- Folha de S, Paulo
Ambientalistas escolhem caminho do simplismo e se fecham num gueto sueco
Greta Thunberg, 16, sueca, filha de um ator e uma cantora de ópera, nunca passou fome, sempre tomou banho quente e conectou-se à internet antes de aprender a ler.
No seu discurso na ONU, ela acusou os governos do mundo inteiro de "roubar meus sonhos e minha infância com suas palavras vazias" sobre as mudanças climáticas. Greta, porém, não representa a maior parte dos adolescentes do planeta, nem os adolescentes de tantas gerações anteriores que experimentaram carências vitais.
A história pessoal e familiar ajuda a decifrar o tom chantagista de seu discurso. Há quatro anos, movida por uma obsessão precoce pelo aquecimento global, Greta convenceu seus pais a se tornarem veganos e a renunciarem a viajar de avião, o que cortou a carreira internacional de sua mãe. Para a persuasão familiar, contribuiu o diagnóstico de que a pré-adolescente sofria de um transtorno do espectro do autismo. Da família para o mundo —no palco iluminado da ONU, Greta realiza um salto acrobático destinado a fracassar.
"Por mais de 30 anos, a ciência tem sido cristalinamente clara." Três décadas —a eternidade para quem tem 16 anos— são nada na escala do tempo geológico e um intervalo ínfimo na história humana. A tendência de aquecimento global inscreve-se tanto no ciclo natural do interglacial em curso, iniciado 15 mil anos atrás, quanto na emergência da economia industrial, em meados do século 19. O consenso científico diz que a contribuição humana é decisiva. As mesmas tecnologias e modos de produzir que alçaram a maior parte da humanidade acima do patamar da fome crônica provocaram a elevação das emissões de gases de estufa.
A história recente pode ser contada a partir de um gráfico de temperaturas globais. As devastações das duas guerras mundiais retardaram o aquecimento. A ausência de guerras gerais está na base da anomalia positiva de 0,17ºC por década registrada desde 1970. A ascensão da China é fator crucial para entender a dramática anomalia positiva de 0,43ºC verificada entre 2008 e 2017. A nova potência tornou-se o maior emissor absoluto de gases estufa --e, ao mesmo tempo, tirou centenas de milhões de crianças da miséria.

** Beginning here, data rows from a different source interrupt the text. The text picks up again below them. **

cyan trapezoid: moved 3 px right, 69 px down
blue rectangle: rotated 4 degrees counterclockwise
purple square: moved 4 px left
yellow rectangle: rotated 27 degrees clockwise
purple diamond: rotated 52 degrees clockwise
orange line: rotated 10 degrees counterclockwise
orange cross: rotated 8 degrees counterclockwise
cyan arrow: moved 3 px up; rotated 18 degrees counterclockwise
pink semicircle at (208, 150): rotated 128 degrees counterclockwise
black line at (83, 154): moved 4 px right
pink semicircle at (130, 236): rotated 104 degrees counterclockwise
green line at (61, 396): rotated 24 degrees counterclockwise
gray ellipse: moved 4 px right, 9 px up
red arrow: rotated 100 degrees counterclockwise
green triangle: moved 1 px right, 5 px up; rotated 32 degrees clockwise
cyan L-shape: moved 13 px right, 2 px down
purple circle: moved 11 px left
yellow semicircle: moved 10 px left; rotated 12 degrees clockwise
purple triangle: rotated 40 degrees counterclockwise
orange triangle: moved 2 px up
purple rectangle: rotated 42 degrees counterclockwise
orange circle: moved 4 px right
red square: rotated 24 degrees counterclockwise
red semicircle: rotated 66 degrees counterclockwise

As Gretas chinesas, asiáticas, africanas, latino-americanas não têm motivos para dizer que seus sonhos e infâncias foram "roubados" pela economia de alto impacto climático.
A ECO-92, o Protocolo de Kyoto e o Acordo de Paris são mais que "palavras vazias". O discurso de Greta flutua acima da história, ignorando os intercâmbios econômicos envolvidos na equação do desenvolvimento sustentável, e paira além da política, colocando no saco genérico de "traidores" os governos engajados em custosos programas de transição energética e os líderes que, como Donald Trump e Jair Bolsonaro, se escondem nas profundezas do obscurantismo. O mundo deve se tornar vegano agora mesmo, adotando a meta de saldo zero de emissões em uma década, algo que só estaria ao alcance de uma ditadura totalitária global.
O movimento ambientalista escolheu dirigir-se ao mundo pela voz de Greta, numa tática que busca circundar um debate complexo entre adultos. "Como vocês ousam?", exclamou a jovem na ONU, quando a pergunta certa é: "Quem ousará contestar as palavras emanadas de uma adolescente pura que clama apenas pelo belo e pelo justo?". A fuga da política, contudo, convida a política a ressurgir, pela porta do populismo.
A ciência está certa ao alertar para a urgência das mudanças climáticas --e as principais vítimas do fenômeno serão as atuais crianças pobres dos países mais pobres. Mas, ao escolher o caminho do simplismo, do fundamentalismo climático, da utopia pré-política, o movimento ambientalista fecha-se num confortável gueto sueco, renunciando ao debate efetivo que se trava contra o "soberanismo" negacionista.
Com quantas Gretas se faz um Ricardo Salles?
*Demétrio Magnoli, sociólogo, autor de “Uma Gota de Sangue: História do Pensamento Racial”. É doutor em geografia humana pela USP.